Pourquoi, vous qui rêvez d'unions éternelles, Maudissez-vous la mort ? Est-ce bien moi qui romps des âmes fraternelles L'indissoluble accord ?
N'est-ce donc pas la vie aux querelles jalouses, Aux caprices moqueurs, Qui vient, comme la feuille à travers ces pelouses, Éparpiller vos coeurs ?
C'est sa main qui disjoint vos plus chères entrailles, Vos âmes en lambeaux, Et qui dresse entre vous d'aussi froides murailles Que celles des tombeaux.
Moi, je vous réunis ; je vais, liant ma gerbe, Aux champs les plus lointains ; Et des coeurs divisés, de l'humble et du superbe, Je confonds les destins.

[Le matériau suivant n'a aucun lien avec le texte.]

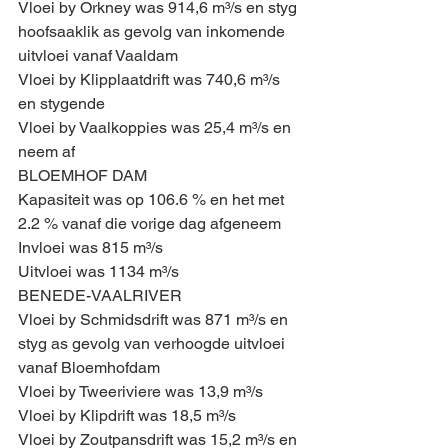
Vloei by Orkney was 914,6 m³/s en styg 
hoofsaaklik as gevolg van inkomende 
uitvloei vanaf Vaaldam
Vloei by Klipplaatdrift was 740,6 m³/s 
en stygende
Vloei by Vaalkoppies was 25,4 m³/s en 
neem af
BLOEMHOF DAM
Kapasiteit was op 106.6 % en het met 
2.2 % vanaf die vorige dag afgeneem
Invloei was 815 m³/s 
Uitvloei was 1134 m³/s
BENEDE-VAALRIVER
Vloei by Schmidsdrift was 871 m³/s en 
styg as gevolg van verhoogde uitvloei 
vanaf Bloemhofdam
Vloei by Tweeriviere was 13,9 m³/s 
Vloei by Klipdrift was 18,5 m³/s 
Vloei by Zoutpansdrift was 15,2 m³/s en 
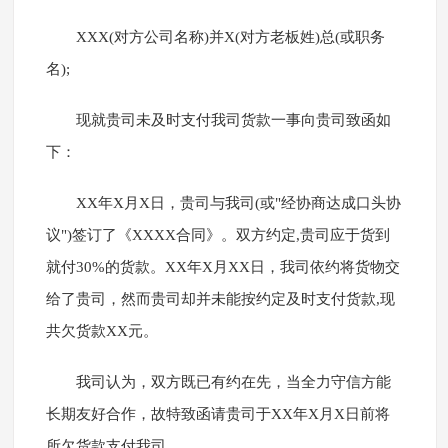
XXX(对方公司名称)并X(对方老板姓)总(或职务
名);
现就贵司未及时支付我司货款一事向贵司致函如
下：
XX年X月X日，贵司与我司(或"经协商达成口头协
议")签订了《XXXX合同》。双方约定,贵司应于货到
就付30%的货款。XX年X月XX日，我司依约将货物交
给了贵司，然而贵司却并未能按约定及时支付货款,现
共欠货款XX元。
我司认为，双方既已有约在先，当全力守信方能
长期友好合作，故特致函请贵司于XX年X月X日前将
所欠货款支付我司.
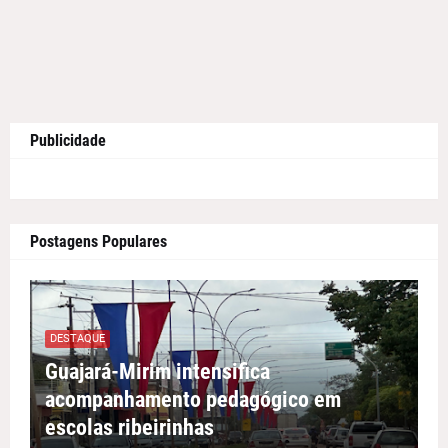
Publicidade
Postagens Populares
DESTAQUE
Guajará-Mirim intensifica
acompanhamento pedagógico em
escolas ribeirinhas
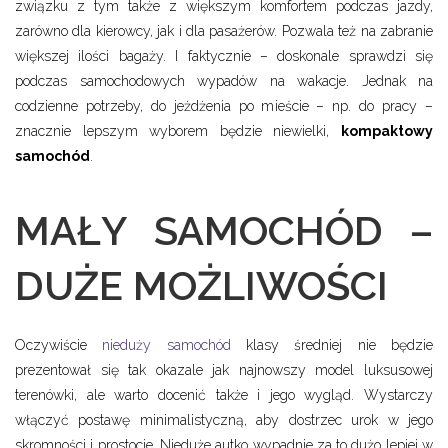
związku z tym także z większym komfortem podczas jazdy,
zarówno dla kierowcy, jak i dla pasażerów. Pozwala też na zabranie
większej ilości bagaży. I faktycznie – doskonale sprawdzi się
podczas samochodowych wypadów na wakacje. Jednak na
codzienne potrzeby, do jeżdżenia po mieście – np. do pracy –
znacznie lepszym wyborem będzie niewielki,
kompaktowy
samochód
.
MAŁY SAMOCHÓD –
DUŻE MOŻLIWOŚCI
Oczywiście
nieduży samochód
klasy średniej nie będzie
prezentował się tak okazale jak najnowszy model luksusowej
terenówki, ale warto docenić także i jego wygląd. Wystarczy
włączyć postawę minimalistyczną, aby dostrzec urok w jego
skromności i prostocie. Nieduże autko wypadnie za to dużo lepiej w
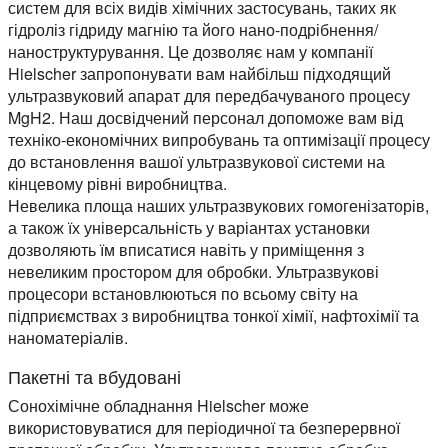
систем для всіх видів хімічних застосувань, таких як
гідроліз гідриду магнію та його нано-подрібнення/
наноструктурування. Це дозволяє нам у компанії
Hielscher запропонувати вам найбільш підходящий
ультразвуковий апарат для передбачуваного процесу
MgH2. Наш досвідчений персонал допоможе вам від
техніко-економічних випробувань та оптимізації процесу
до встановлення вашої ультразвукової системи на
кінцевому рівні виробництва.
Невелика площа наших ультразвукових гомогенізаторів,
а також їх універсальність у варіантах установки
дозволяють їм вписатися навіть у приміщення з
невеликим простором для обробки. Ультразвукові
процесори встановлюються по всьому світу на
підприємствах з виробництва тонкої хімії, нафтохімії та
наноматеріалів.
Пакетні та вбудовані
Сонохімічне обладнання Hielscher може
використовуватися для періодичної та безперервної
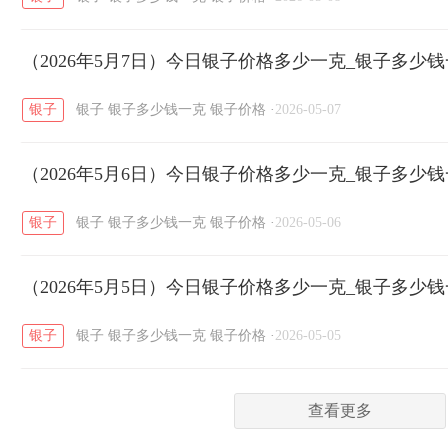
菜百
周生生
周大生
周六福
六
/
/
/
/
（2026年5月7日）今日银子价格多少一克_银子多少
六福
金至尊
潮宏基
亚一金店
/
/
/
/
银子
银子
银子多少钱一克
银子价格
·
2026-05-07
（2026年5月6日）今日银子价格多少一克_银子多少
银子
银子
银子多少钱一克
银子价格
·
2026-05-06
（2026年5月5日）今日银子价格多少一克_银子多少
银子
银子
银子多少钱一克
银子价格
·
2026-05-05
查看更多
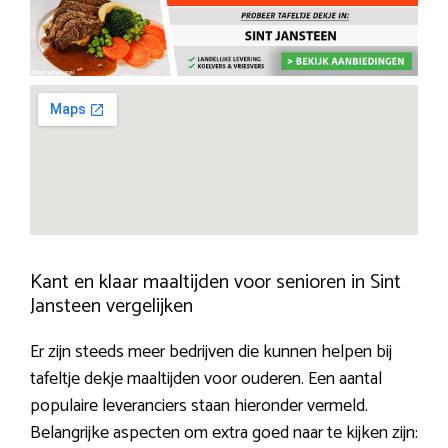
Kant en klaar maaltijden voor senioren in Sint
Jansteen vergelijken
Er zijn steeds meer bedrijven die kunnen helpen bij
tafeltje dekje maaltijden voor ouderen. Een aantal
populaire leveranciers staan hieronder vermeld.
Belangrijke aspecten om extra goed naar te kijken zijn:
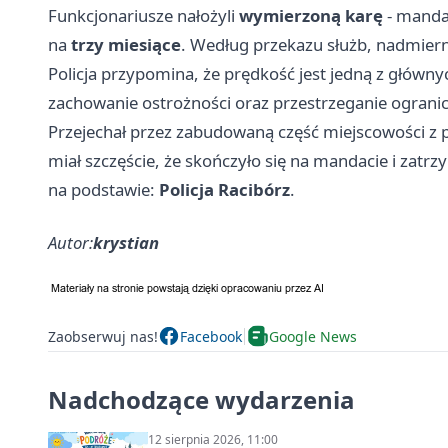
Funkcjonariusze nałożyli
wymierzoną karę
- mandat
na
trzy miesiące
. Według przekazu służb, nadmiern
Policja przypomina, że prędkość jest jedną z głów
zachowanie ostrożności oraz przestrzeganie ogranic
Przejechał przez zabudowaną część miejscowości z 
miał szczęście, że skończyło się na mandacie i zat
na podstawie:
Policja Racibórz
.
Autor:
krystian
Zaobserwuj nas!
Facebook
Google News
Nadchodzące wydarzenia
12 sierpnia 2026, 11:00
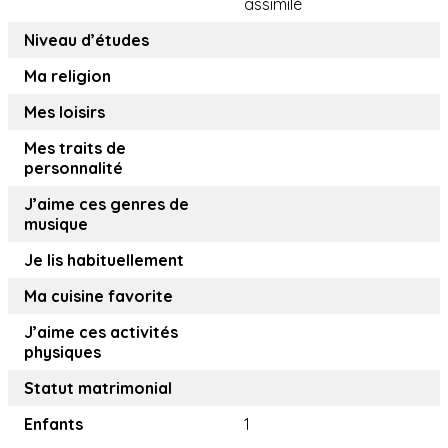
assimilé
Niveau d’études
Ma religion
Mes loisirs
Mes traits de
personnalité
J’aime ces genres de
musique
Je lis habituellement
Ma cuisine favorite
J’aime ces activités
physiques
Statut matrimonial
Enfants
1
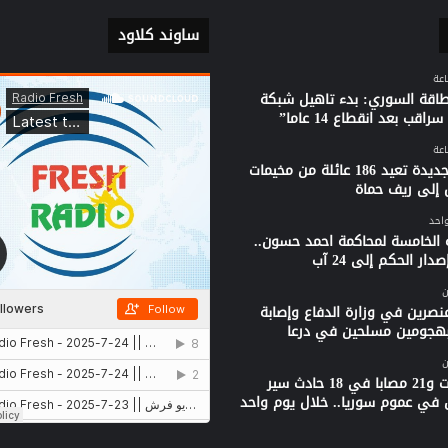
ساوند كلاود
لطاقة السوري: بدء تاهيل شبكة
راقب بعد انقطاع 14 عاما”
قافلة جديدة تعيد 186 عائلة من مخيمات
 إلى ريف حماة
واحد
 الخامسة لمحاكمة احمد حسون..
دار الحكم إلى 24 آب
ن
نصرين في وزارة الدفاع وإصابة
بهجومين مسلحين في درعا
ن
3 وفيات و21 مصابا في 18 حادث سير
 في عموم سوريا.. خلال يوم واحد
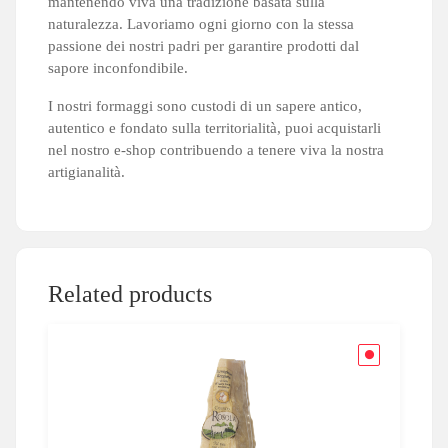
mantenendo viva una tradizione basata sulla
naturalezza. Lavoriamo ogni giorno con la stessa
passione dei nostri padri per garantire prodotti dal
sapore inconfondibile.
I nostri formaggi sono custodi di un sapere antico,
autentico e fondato sulla territorialità, puoi acquistarli
nel nostro e-shop contribuendo a tenere viva la nostra
artigianalità.
Related products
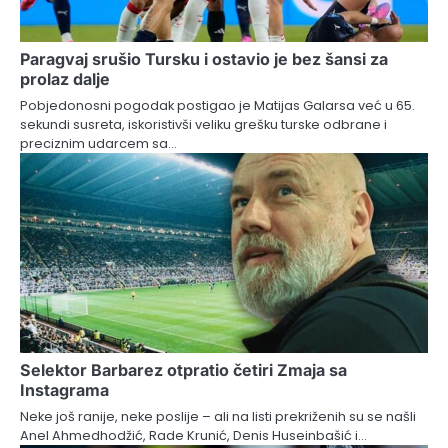
Paragvaj srušio Tursku i ostavio je bez šansi za
prolaz dalje
Pobjedonosni pogodak postigao je Matijas Galarsa već u 65.
sekundi susreta, iskoristivši veliku grešku turske odbrane i
preciznim udarcem sa…
Selektor Barbarez otpratio četiri Zmaja sa
Instagrama
Neke još ranije, neke poslije – ali na listi prekriženih su se našli
Anel Ahmedhodžić, Rade Krunić, Denis Huseinbašić i…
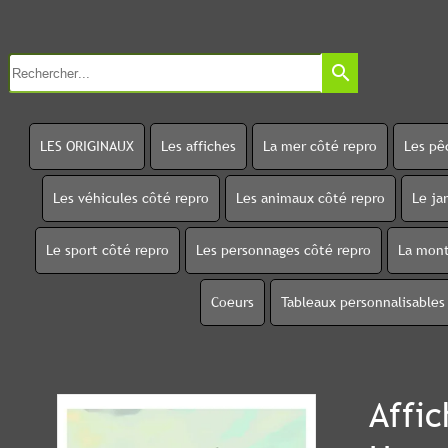
search
LES ORIGINAUX
Les affiches
La mer côté repro
Les pê
Les véhicules côté repro
Les animaux côté repro
Le ja
Le sport côté repro
Les personnages côté repro
La mont
Coeurs
Tableaux personnalisables
Affi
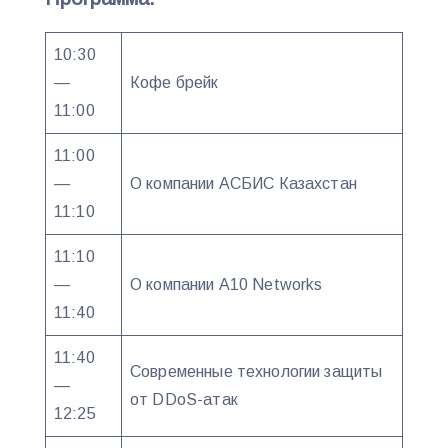
10:30
—
Кофе брейк
11:00
11:00
—
О компании АСБИС Казахстан
11:10
11:10
—
О компании A10 Networks
11:40
11:40
Современные технологии защиты
—
от DDoS-атак
12:25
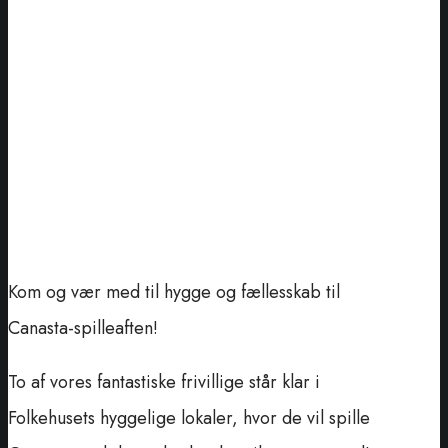
Kom og vær med til hygge og fællesskab til
Canasta-spilleaften!
To af vores fantastiske frivillige står klar i
Folkehusets hyggelige lokaler, hvor de vil spille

C'est moi qui fais tomber les plus fortes barrières, Qui brise tous les fers ; J'ouvre un monde plus vaste aux vertus prisonnières Dans l'étroit univers.
Chaque âme dans mon sein touche à toutes les âmes ; Des bouts de firmament. J'assemble et je confonds les plus diverses flammes Dans mon embrasement.
L'amour est, sous ma loi, pur de la jalousie Qui l'empoisonne ailleurs : Il peut, sans rien ôter à l'idole choisie, Se donner à plusieurs.
L'illusion si douce, ici-bas, t'est ravie ; Tu vois partout le mal. La mort conservera, mieux que n'a fait la vie, Ton rêve d'idéal.
Viens, ô coeur fatigué, qui me craignis naguère, Vois si je te trompais ! Repose-toi ! La vie est l'éternelle guerre ; Et moi, je suis la paix.